¿Puedes reescribir todos estos ítems cambiando "Friday" por "Saturday" y dejando todo lo demás igual?

○ ○ ○

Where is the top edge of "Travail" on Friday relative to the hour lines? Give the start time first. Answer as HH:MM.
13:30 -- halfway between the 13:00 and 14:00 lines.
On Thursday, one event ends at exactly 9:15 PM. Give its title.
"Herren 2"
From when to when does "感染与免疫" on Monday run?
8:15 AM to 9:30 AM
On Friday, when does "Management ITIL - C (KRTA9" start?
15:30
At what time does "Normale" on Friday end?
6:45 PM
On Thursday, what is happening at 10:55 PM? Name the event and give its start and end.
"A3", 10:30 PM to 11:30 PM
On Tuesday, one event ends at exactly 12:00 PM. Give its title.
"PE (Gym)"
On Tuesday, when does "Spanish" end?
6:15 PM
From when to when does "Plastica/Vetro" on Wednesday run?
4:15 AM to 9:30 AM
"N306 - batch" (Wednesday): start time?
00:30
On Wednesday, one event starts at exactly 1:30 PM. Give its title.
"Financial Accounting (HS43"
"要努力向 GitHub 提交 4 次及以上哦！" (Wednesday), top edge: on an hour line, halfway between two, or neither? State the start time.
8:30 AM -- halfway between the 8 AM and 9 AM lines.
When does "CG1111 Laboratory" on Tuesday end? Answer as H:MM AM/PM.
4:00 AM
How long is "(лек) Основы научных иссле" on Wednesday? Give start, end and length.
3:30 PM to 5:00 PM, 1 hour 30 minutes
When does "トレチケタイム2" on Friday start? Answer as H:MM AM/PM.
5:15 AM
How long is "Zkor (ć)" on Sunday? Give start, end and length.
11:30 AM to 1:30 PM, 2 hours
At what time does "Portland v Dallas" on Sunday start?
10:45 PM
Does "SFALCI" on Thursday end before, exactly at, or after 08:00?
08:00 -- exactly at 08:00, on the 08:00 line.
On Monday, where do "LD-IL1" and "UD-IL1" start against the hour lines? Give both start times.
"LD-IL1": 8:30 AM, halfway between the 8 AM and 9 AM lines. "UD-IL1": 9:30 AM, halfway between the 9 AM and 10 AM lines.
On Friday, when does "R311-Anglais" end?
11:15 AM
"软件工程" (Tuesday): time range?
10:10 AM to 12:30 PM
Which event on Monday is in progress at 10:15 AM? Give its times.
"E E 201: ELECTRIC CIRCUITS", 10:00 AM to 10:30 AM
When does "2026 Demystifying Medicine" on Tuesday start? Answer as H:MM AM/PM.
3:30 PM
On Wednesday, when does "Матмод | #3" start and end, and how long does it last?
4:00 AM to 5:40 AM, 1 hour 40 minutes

○ ○ ○

__Resultado completo__.
Where is the top edge of "Travail" on Saturday relative to the hour lines? Give the start time first. Answer as HH:MM.
13:30 -- halfway between the 13:00 and 14:00 lines.
On Thursday, one event ends at exactly 9:15 PM. Give its title.
"Herren 2"
From when to when does "感染与免疫" on Monday run?
8:15 AM to 9:30 AM
On Saturday, when does "Management ITIL - C (KRTA9" start?
15:30
At what time does "Normale" on Saturday end?
6:45 PM
On Thursday, what is happening at 10:55 PM? Name the event and give its start and end.
"A3", 10:30 PM to 11:30 PM
On Tuesday, one event ends at exactly 12:00 PM. Give its title.
"PE (Gym)"
On Tuesday, when does "Spanish" end?
6:15 PM
From when to when does "Plastica/Vetro" on Wednesday run?
4:15 AM to 9:30 AM
"N306 - batch" (Wednesday): start time?
00:30
On Wednesday, one event starts at exactly 1:30 PM. Give its title.
"Financial Accounting (HS43"
"要努力向 GitHub 提交 4 次及以上哦！" (Wednesday), top edge: on an hour line, halfway between two, or neither? State the start time.
8:30 AM -- halfway between the 8 AM and 9 AM lines.
When does "CG1111 Laboratory" on Tuesday end? Answer as H:MM AM/PM.
4:00 AM
How long is "(лек) Основы научных иссле" on Wednesday? Give start, end and length.
3:30 PM to 5:00 PM, 1 hour 30 minutes
When does "トレチケタイム2" on Saturday start? Answer as H:MM AM/PM.
5:15 AM
How long is "Zkor (ć)" on Sunday? Give start, end and length.
11:30 AM to 1:30 PM, 2 hours
At what time does "Portland v Dallas" on Sunday start?
10:45 PM
Does "SFALCI" on Thursday end before, exactly at, or after 08:00?
08:00 -- exactly at 08:00, on the 08:00 line.
On Monday, where do "LD-IL1" and "UD-IL1" start against the hour lines? Give both start times.
"LD-IL1": 8:30 AM, halfway between the 8 AM and 9 AM lines. "UD-IL1": 9:30 AM, halfway between the 9 AM and 10 AM lines.
On Saturday, when does "R311-Anglais" end?
11:15 AM
"软件工程" (Tuesday): time range?
10:10 AM to 12:30 PM
Which event on Monday is in progress at 10:15 AM? Give its times.
"E E 201: ELECTRIC CIRCUITS", 10:00 AM to 10:30 AM
When does "2026 Demystifying Medicine" on Tuesday start? Answer as H:MM AM/PM.
3:30 PM
On Wednesday, when does "Матмод | #3" start and end, and how long does it last?
4:00 AM to 5:40 AM, 1 hour 40 minutes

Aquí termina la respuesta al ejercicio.